EXERCISE GOAL: Count the lines in the records that contain the word "percent" and give only that number.

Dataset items
^^^^^^^^
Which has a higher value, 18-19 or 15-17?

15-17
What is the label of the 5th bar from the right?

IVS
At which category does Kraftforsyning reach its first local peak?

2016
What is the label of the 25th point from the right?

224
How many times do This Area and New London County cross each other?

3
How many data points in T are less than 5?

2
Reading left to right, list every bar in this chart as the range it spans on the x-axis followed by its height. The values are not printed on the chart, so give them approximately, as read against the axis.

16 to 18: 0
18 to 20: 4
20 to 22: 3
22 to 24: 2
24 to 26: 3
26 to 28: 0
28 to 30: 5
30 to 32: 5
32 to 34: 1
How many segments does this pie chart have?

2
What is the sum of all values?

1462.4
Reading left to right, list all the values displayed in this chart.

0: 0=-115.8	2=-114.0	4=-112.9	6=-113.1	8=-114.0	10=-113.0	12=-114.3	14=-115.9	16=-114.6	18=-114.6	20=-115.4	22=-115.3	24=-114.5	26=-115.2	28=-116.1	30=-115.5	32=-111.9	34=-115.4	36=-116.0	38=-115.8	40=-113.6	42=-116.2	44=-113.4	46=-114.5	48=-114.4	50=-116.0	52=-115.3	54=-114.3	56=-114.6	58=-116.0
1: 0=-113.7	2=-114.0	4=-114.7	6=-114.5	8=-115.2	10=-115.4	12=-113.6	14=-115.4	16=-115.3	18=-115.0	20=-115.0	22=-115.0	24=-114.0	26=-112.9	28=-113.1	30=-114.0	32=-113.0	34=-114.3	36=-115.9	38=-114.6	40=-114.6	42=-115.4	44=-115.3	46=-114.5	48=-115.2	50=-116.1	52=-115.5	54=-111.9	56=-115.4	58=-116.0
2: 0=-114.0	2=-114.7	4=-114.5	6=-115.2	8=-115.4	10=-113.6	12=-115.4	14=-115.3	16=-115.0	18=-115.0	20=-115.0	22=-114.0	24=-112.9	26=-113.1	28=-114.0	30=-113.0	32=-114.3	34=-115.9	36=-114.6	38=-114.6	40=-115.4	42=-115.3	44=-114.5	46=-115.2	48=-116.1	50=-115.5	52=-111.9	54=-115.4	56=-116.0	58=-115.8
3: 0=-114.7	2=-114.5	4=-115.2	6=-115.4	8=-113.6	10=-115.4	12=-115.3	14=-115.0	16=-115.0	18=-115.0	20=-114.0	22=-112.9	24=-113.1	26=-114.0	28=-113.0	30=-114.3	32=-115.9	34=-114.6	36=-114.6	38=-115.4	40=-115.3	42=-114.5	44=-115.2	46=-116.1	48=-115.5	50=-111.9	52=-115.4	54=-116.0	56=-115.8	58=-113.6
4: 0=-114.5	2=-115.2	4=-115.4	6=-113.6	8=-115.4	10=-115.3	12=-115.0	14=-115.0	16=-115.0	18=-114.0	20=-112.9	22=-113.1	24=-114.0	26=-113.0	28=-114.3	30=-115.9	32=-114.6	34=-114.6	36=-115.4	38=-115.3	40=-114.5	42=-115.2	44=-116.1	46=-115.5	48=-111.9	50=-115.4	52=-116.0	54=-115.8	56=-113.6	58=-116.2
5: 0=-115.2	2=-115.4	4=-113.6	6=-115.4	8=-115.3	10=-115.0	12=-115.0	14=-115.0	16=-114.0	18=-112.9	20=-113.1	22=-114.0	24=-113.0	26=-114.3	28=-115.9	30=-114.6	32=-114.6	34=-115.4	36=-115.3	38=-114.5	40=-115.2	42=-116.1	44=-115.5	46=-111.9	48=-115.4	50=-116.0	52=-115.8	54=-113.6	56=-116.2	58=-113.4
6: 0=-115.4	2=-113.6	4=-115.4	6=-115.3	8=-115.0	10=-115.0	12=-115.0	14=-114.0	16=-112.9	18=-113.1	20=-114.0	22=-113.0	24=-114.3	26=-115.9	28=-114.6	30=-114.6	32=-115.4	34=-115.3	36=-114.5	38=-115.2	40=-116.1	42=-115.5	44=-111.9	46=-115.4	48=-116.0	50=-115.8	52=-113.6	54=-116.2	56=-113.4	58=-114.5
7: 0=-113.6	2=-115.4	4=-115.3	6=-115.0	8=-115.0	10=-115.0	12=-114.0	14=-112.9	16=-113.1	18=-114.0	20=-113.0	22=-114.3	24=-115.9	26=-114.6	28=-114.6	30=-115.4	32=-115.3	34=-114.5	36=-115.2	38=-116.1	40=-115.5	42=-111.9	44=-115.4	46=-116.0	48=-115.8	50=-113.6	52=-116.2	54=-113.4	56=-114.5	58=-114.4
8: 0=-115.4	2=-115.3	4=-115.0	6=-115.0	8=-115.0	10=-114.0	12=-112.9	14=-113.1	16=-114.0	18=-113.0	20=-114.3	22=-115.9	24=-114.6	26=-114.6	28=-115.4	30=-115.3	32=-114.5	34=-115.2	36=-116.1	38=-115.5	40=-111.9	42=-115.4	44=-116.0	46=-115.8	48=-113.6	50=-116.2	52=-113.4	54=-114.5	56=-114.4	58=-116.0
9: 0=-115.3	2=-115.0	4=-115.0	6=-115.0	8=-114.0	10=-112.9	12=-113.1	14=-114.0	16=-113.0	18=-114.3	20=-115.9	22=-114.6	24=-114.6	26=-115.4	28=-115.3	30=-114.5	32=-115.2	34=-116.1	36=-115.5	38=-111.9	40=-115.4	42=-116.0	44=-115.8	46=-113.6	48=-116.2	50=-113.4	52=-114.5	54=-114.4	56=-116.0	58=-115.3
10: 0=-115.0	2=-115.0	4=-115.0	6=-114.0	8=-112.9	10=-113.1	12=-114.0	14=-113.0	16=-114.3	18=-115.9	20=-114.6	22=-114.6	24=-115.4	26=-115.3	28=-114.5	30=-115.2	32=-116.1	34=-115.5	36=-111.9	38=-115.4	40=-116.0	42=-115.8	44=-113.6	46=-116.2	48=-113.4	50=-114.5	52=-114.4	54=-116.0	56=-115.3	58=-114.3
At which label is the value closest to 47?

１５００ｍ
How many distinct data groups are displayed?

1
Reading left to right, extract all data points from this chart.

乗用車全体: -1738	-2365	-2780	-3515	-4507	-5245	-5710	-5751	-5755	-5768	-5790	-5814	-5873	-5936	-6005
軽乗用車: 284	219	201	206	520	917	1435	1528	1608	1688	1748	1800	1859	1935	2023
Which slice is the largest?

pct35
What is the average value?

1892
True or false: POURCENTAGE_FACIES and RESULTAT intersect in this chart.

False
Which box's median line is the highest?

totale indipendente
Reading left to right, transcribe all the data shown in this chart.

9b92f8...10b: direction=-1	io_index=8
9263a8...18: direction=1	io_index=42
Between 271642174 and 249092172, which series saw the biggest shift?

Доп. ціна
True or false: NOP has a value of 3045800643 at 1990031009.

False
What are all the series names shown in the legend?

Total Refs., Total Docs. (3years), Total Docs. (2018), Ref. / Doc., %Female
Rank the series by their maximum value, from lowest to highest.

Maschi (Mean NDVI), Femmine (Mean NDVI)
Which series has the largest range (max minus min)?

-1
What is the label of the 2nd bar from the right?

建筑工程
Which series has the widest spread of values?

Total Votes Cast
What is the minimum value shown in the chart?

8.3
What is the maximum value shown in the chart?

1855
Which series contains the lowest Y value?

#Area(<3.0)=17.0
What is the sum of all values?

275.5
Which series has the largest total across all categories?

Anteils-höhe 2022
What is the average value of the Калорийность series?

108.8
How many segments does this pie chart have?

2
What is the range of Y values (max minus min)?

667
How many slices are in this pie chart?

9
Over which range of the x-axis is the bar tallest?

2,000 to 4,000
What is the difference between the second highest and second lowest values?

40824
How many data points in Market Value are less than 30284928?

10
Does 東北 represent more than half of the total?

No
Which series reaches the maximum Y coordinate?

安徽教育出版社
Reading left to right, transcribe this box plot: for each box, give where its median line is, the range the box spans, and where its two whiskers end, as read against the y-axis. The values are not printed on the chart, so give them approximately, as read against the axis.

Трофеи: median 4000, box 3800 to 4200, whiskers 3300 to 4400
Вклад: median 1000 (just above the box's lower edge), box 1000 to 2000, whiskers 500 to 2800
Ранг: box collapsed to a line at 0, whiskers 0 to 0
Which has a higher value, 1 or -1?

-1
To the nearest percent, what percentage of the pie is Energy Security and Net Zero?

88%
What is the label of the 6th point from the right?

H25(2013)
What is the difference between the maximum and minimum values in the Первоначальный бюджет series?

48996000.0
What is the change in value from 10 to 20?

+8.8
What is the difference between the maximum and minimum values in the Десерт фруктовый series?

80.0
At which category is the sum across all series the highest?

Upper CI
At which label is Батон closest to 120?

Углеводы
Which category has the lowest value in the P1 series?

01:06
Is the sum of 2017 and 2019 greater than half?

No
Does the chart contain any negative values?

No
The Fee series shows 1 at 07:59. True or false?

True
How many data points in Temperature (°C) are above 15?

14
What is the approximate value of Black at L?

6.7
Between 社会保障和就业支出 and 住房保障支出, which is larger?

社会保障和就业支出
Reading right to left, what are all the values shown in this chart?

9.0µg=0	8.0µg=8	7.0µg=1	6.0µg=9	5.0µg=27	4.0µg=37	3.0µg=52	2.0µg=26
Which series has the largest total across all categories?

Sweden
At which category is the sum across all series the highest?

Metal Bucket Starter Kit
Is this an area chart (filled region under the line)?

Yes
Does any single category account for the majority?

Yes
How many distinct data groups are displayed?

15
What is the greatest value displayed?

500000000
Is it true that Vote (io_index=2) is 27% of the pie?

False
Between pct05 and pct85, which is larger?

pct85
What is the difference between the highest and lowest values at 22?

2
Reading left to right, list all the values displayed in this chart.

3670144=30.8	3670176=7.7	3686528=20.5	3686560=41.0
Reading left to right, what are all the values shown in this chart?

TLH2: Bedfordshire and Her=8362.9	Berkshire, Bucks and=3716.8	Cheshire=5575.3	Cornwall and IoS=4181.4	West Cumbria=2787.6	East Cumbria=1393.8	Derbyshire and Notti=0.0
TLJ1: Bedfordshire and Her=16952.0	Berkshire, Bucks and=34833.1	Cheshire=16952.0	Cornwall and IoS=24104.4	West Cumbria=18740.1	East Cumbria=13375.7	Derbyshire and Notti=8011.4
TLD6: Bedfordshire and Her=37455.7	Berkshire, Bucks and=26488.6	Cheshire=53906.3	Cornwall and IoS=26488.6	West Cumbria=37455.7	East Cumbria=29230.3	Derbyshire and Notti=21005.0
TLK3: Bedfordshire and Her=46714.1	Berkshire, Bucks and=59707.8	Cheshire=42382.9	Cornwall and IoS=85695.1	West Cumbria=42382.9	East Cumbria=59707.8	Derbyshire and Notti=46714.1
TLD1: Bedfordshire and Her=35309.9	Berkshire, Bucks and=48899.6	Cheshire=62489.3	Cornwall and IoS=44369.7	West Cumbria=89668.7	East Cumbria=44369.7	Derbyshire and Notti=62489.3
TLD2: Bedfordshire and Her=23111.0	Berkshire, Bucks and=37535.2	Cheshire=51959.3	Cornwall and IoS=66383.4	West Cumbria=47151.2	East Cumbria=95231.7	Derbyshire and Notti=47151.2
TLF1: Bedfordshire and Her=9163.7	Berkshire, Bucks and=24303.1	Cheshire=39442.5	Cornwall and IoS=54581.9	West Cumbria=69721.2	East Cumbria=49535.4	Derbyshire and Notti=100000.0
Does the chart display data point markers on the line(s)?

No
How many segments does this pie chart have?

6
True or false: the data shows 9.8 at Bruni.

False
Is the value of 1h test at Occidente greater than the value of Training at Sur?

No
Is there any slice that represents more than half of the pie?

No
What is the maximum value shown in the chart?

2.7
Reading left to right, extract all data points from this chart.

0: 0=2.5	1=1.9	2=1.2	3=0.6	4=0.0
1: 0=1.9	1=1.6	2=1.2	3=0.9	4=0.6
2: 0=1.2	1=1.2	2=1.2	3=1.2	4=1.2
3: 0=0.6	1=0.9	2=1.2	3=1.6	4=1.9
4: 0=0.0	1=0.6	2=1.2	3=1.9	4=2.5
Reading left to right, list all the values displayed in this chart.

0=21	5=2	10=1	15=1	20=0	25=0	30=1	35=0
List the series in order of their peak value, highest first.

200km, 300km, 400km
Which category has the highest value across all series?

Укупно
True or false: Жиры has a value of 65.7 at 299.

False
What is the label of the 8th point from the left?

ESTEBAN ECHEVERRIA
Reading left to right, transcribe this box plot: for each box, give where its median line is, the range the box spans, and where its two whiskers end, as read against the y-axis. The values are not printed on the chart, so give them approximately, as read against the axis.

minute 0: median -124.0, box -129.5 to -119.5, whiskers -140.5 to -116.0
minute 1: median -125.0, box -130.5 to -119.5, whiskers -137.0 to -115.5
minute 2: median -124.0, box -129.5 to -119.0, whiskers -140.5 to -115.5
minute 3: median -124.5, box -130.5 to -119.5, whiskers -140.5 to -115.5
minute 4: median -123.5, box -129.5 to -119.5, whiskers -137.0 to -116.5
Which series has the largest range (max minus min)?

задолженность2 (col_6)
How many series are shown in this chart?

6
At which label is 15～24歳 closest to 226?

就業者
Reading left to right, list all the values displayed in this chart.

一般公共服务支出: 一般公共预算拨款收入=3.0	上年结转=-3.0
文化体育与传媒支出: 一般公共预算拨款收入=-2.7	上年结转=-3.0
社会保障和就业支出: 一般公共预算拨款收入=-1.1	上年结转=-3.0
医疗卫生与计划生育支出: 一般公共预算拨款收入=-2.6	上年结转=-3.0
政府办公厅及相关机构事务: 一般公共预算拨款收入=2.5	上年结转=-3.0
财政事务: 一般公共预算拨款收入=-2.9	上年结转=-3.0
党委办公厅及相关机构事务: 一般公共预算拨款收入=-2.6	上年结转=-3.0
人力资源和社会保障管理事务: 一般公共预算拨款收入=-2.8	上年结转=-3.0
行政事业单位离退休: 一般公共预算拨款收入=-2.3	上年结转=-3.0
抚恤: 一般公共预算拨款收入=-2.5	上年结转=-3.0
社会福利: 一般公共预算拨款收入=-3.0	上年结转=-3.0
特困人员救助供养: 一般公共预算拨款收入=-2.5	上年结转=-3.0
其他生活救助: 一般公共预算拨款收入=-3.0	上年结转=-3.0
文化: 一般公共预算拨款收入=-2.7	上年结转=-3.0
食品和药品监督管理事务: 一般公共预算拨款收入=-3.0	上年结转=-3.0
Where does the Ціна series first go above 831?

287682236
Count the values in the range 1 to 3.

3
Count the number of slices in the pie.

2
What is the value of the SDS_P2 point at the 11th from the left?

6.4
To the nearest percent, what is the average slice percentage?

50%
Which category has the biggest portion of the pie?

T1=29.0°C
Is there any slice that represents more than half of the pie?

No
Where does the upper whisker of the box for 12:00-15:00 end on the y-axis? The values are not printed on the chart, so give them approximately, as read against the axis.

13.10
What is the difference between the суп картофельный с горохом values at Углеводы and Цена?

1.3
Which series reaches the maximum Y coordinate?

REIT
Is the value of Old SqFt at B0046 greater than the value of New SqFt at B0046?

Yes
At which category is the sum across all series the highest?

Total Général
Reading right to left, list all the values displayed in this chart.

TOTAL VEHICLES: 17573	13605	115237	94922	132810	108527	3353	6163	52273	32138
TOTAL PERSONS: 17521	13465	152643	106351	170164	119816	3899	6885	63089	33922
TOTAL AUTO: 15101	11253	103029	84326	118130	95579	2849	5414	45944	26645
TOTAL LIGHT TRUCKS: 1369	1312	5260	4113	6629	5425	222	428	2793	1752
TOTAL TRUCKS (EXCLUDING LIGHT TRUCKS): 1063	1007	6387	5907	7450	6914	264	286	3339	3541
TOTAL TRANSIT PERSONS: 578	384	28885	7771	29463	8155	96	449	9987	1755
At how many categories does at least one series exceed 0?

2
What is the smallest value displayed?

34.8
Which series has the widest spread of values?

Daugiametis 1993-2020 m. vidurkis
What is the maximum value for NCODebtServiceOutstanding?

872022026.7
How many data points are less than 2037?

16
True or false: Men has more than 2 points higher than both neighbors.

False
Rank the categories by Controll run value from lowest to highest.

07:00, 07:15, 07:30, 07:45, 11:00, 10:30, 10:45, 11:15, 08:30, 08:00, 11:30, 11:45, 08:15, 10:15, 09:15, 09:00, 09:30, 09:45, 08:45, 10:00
^^^^^^^^
SOLUTION TO THE PROBLEM: 2